MUSICAL THEATRE: Bafana Khumalo
AS a concept in the producer’s mind, Born at the Right Time (Upstairs at the Market Theatre) might have worked pretty well. But when it comes to the execution of the project, it doesn’t work at all. Described as a “unique interpretation of the music of Paul Simon”, this is an attempt to deliver the music of the short Jewish geek from Queens, New York, in acapella style and, I suppose, contextualising it in South Africa.

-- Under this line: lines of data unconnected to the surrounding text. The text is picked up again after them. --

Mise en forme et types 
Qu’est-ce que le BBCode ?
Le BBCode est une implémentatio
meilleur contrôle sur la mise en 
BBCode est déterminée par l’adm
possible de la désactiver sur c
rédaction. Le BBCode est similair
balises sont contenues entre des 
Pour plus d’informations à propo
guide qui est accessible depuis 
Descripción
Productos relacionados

It should have been unique, for some of the best voices — those of former Jozi Jozi Guiders Jabulani Maphanga, Oupa Papo and Mokete Motseki, former Sarafina singer Themba Ngcobo and Karin Jerg — have been assembled to guide one through the early days of Tom and Jerry, through the mid- Sixties pseudo-profundity of Simon and Garfunkel, and finally to the later cultural plunderer of Graceland and Rhythm of the Saints.
Now anyone who has listened to the music of this man — either when he was still singing with that tall, gawky, prematurely balding friend of his, Art Garfunkel, or in later years, when he became a cultural magpie — knows that a lump in the throat is an obligatory consequence of listening to his work. But Born at the Right Time is a happy-clappy-singing-dancing-natives-in-the-jungle presentation, with a madam to give it some suburban cred.

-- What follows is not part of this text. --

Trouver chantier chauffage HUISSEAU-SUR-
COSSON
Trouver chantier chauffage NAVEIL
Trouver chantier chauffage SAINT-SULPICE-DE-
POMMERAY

Complete with T-shirts emblazoned with “Nkosi Sikelel’ iAfrika”, the five happy-clappers tell the sad tale of a boxer who couldn’t get back home in a manner that suggests that he was really quite happy. They even manage to make Homeless — Simon’s 1987 collaboration with Ladysmith Black Mambazo — sound like a lefty slumming in the township jol.

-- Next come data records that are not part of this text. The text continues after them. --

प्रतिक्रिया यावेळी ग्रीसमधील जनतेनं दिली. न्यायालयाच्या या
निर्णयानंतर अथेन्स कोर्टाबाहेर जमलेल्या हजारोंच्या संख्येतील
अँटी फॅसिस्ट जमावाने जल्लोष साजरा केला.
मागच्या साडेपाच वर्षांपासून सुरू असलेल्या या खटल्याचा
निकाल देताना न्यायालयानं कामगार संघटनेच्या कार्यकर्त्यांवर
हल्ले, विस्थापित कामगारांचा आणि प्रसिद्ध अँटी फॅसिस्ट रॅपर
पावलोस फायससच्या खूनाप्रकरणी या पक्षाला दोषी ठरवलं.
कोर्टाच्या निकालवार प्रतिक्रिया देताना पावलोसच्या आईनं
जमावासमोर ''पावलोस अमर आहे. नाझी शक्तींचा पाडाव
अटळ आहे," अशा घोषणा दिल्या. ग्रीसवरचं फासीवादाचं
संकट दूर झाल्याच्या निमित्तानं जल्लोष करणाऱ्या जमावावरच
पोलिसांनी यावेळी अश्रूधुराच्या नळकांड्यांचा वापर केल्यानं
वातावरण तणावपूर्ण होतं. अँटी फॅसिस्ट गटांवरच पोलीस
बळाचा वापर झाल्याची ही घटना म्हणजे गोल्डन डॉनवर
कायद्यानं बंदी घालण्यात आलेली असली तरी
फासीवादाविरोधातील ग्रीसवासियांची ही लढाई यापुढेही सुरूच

Missing in this production is that middlebrow sense of loneliness and desolation found in thumbing one’s way along American highways, sharing cigarettes on a cold wet night on the road, and being plain miserable.
Throughout the performance there is a lack of understanding of the man’s music. These are just good voices singing reasonable songs with no attempt to portray anything deeper than the words themselves. This project should be revisited — perhaps then one will be able to leave the theatre with some emotion.